* [WHAT IS REQUIRED] Locate each line in the entries below that contains the word "present", and copy those lines out in full.

* [TASK DATA]
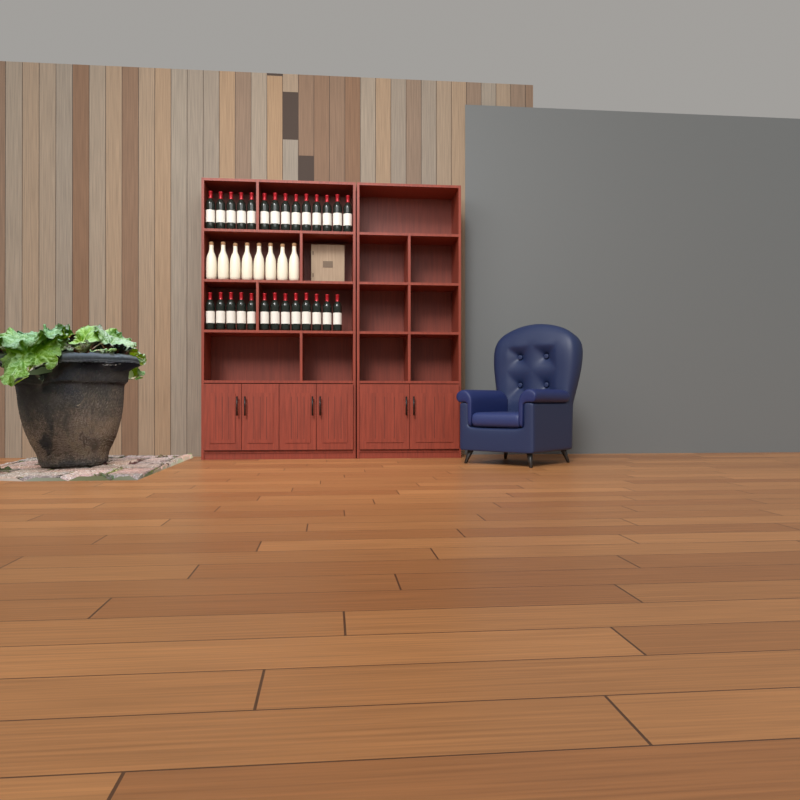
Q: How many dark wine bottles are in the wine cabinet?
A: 27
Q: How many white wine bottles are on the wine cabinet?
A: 8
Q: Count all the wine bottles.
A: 35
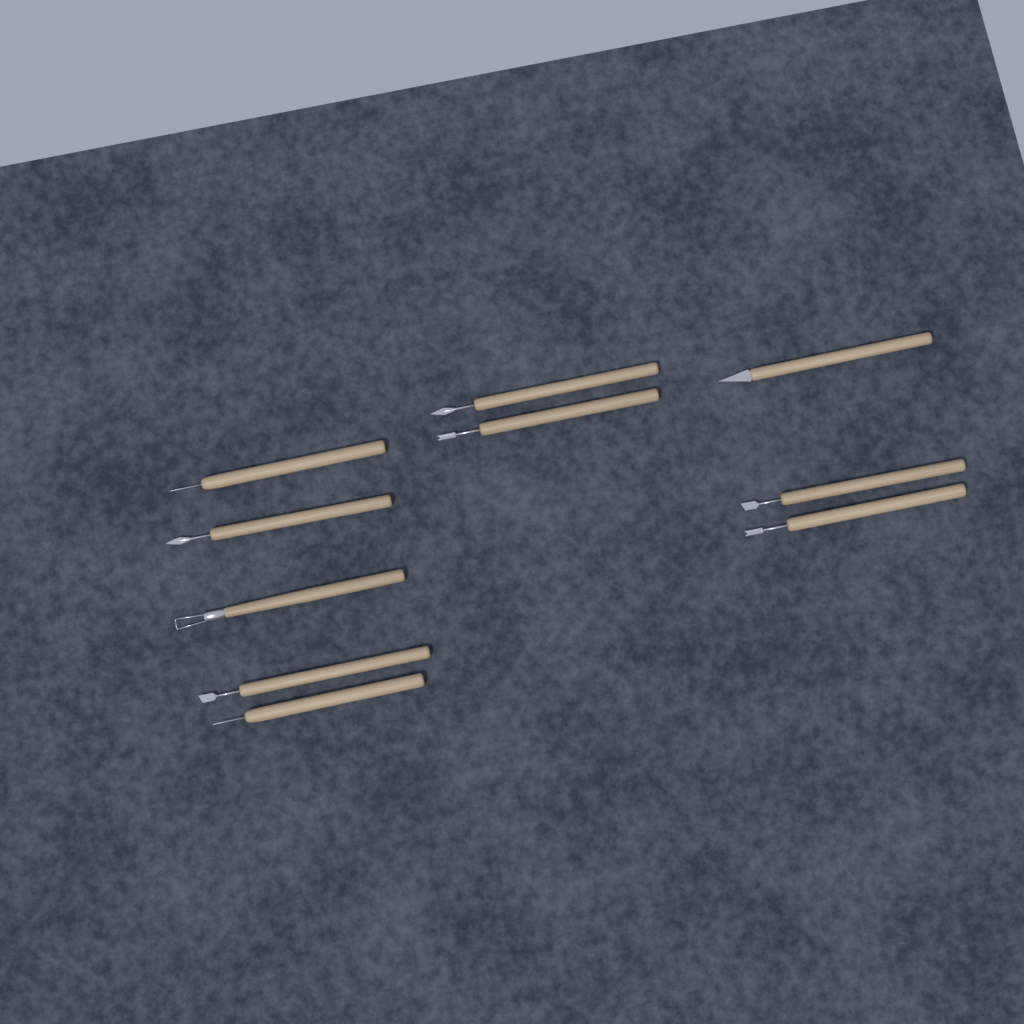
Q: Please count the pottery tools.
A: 10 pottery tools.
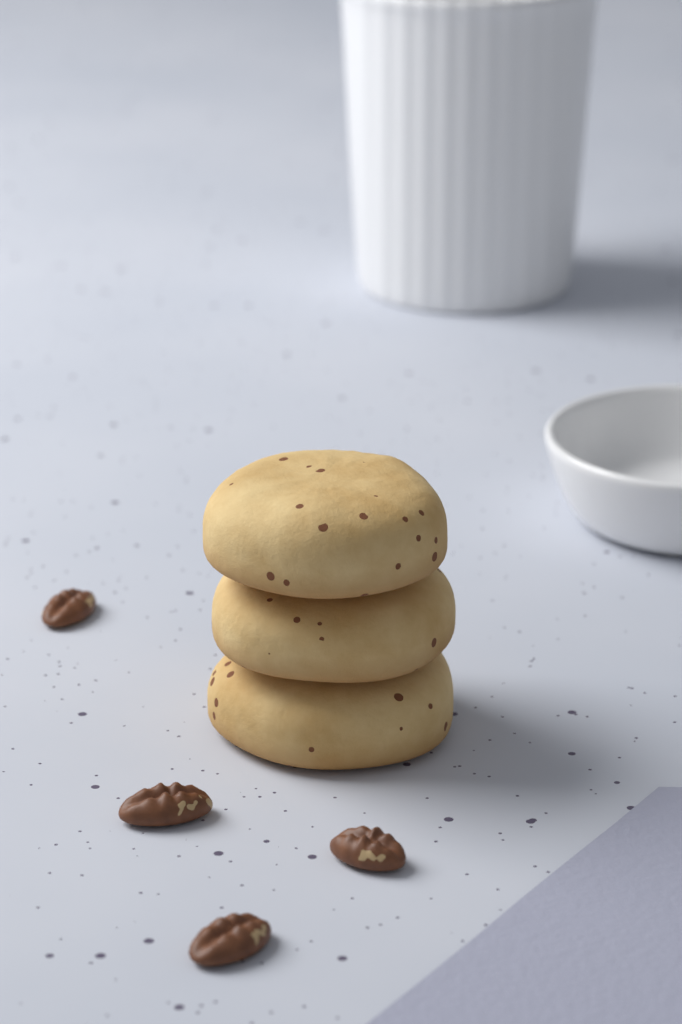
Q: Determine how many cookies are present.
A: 3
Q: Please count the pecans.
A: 4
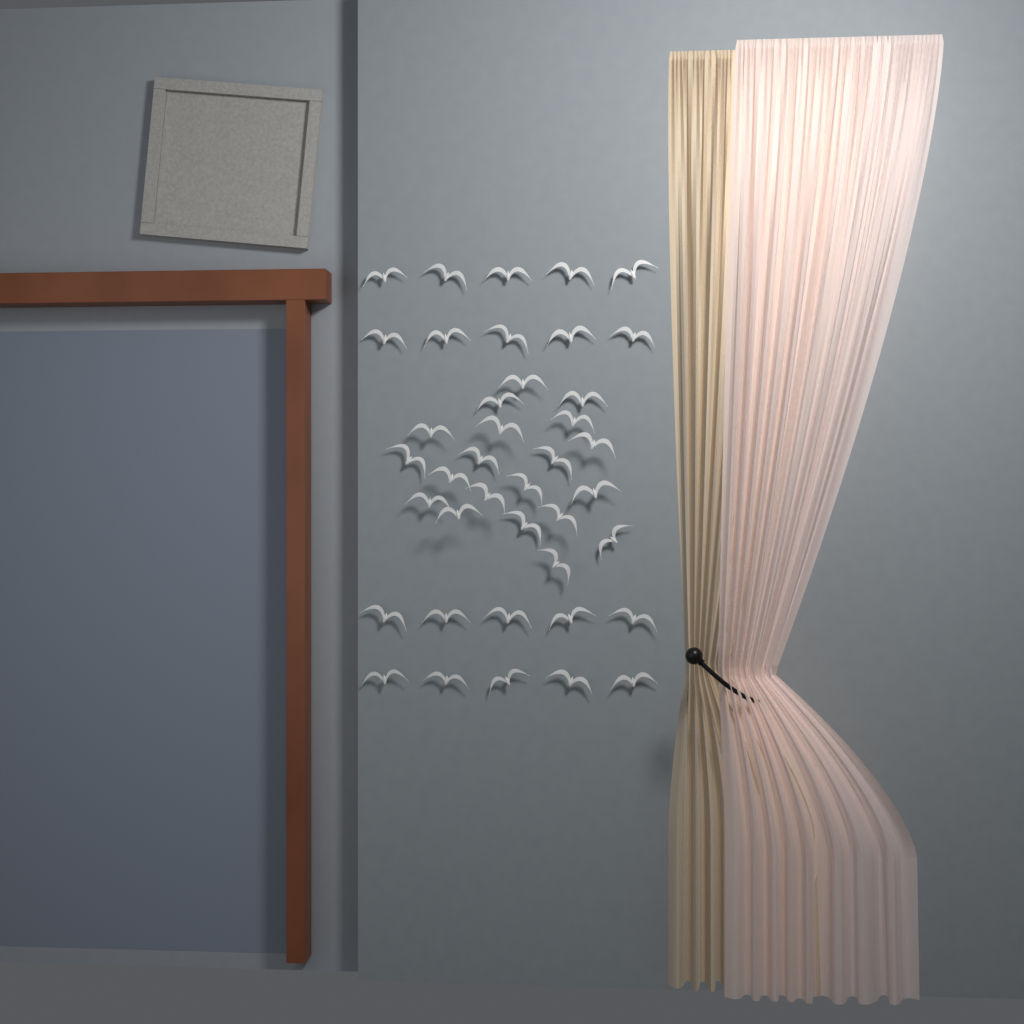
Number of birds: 40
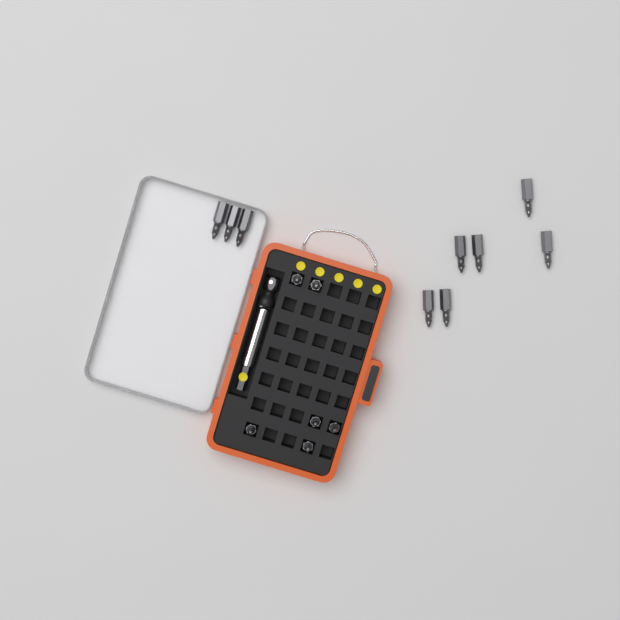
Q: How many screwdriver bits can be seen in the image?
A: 15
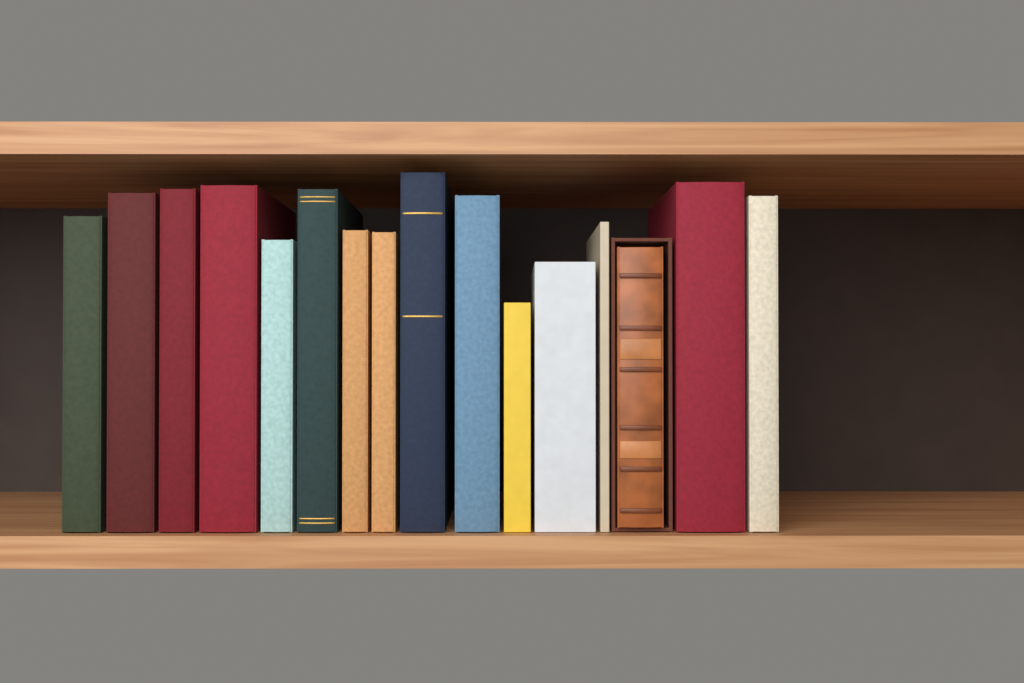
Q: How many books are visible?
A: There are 16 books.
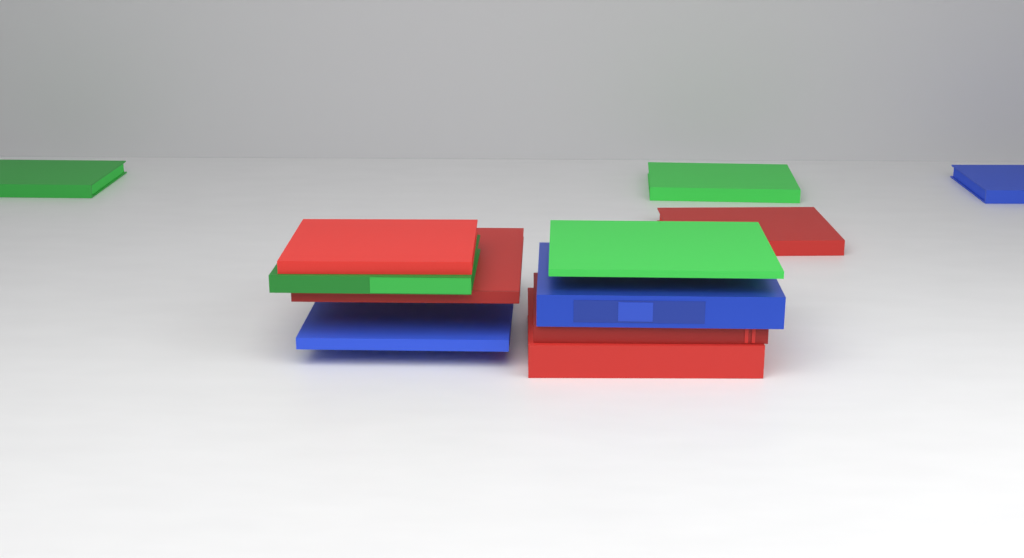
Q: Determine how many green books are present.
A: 4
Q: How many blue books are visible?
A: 3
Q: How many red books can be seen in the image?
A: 5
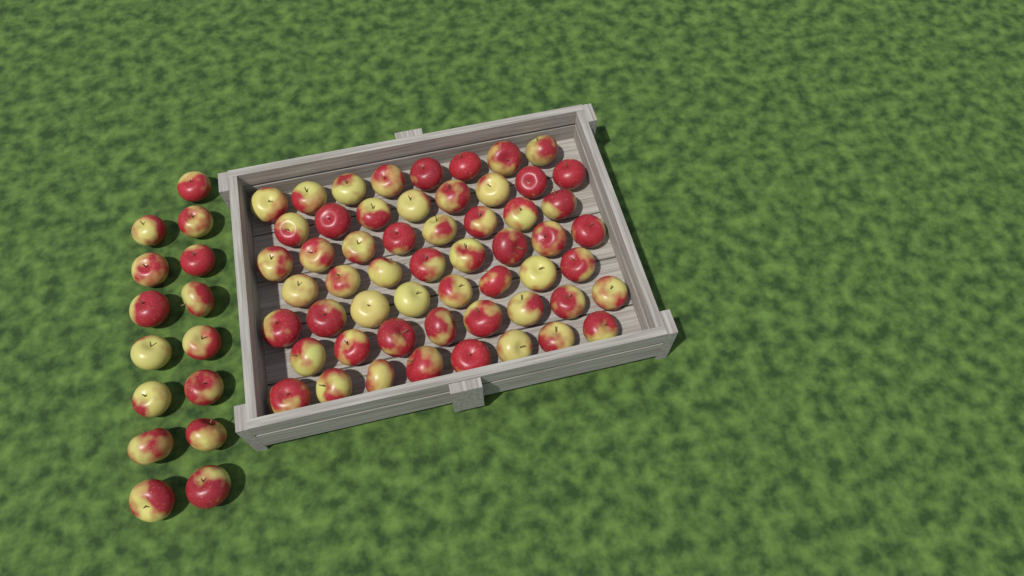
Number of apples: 71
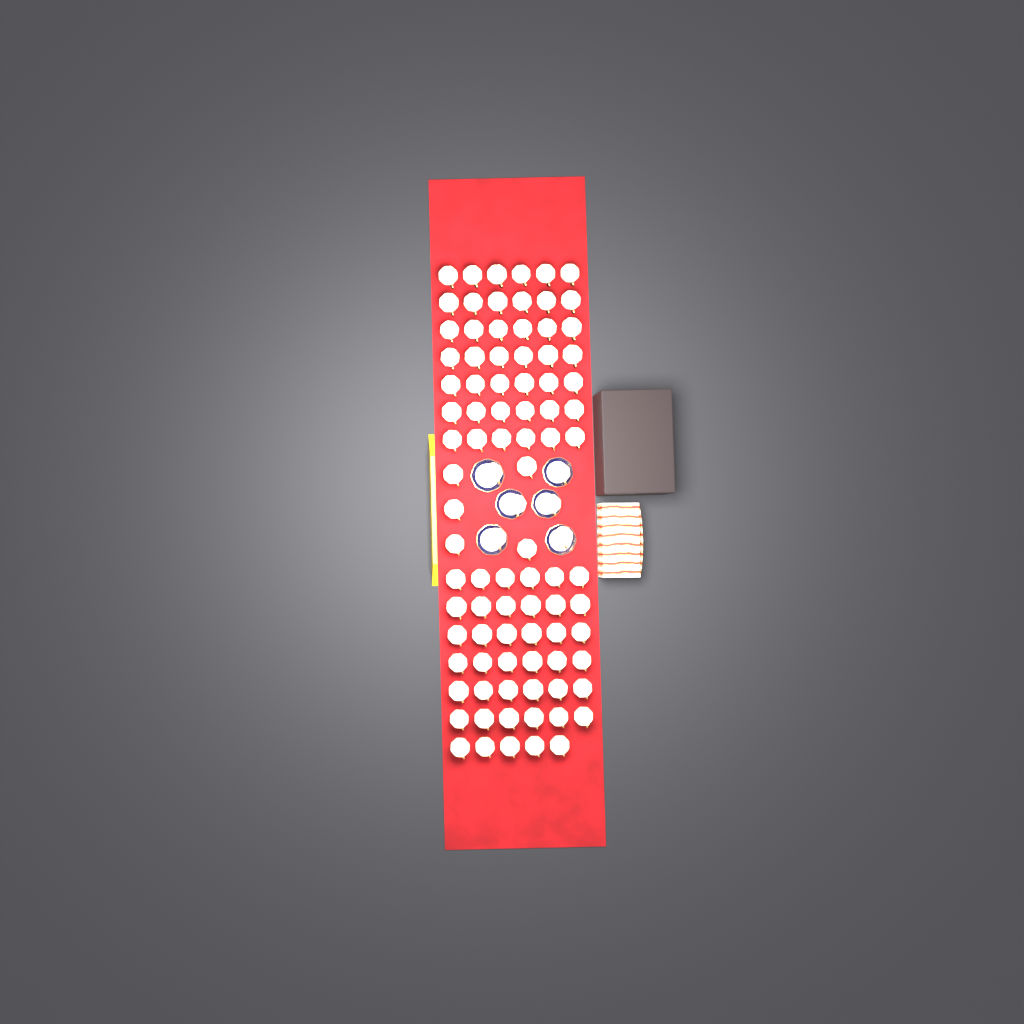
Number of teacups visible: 94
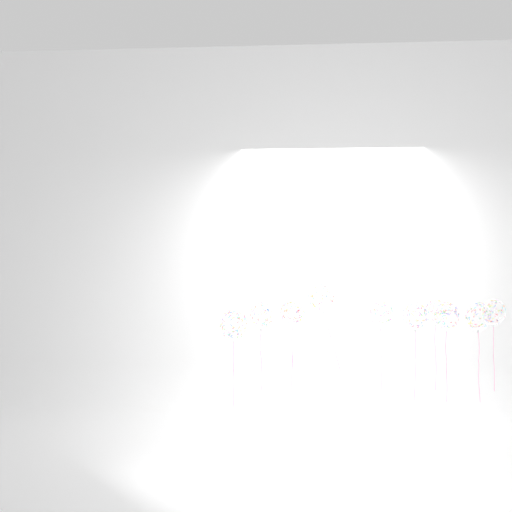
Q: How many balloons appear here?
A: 11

* [RESPONSE FOR THIS EXERCISE]
Q: Determine how many cookies are present.
Q: Determine how many green books are present.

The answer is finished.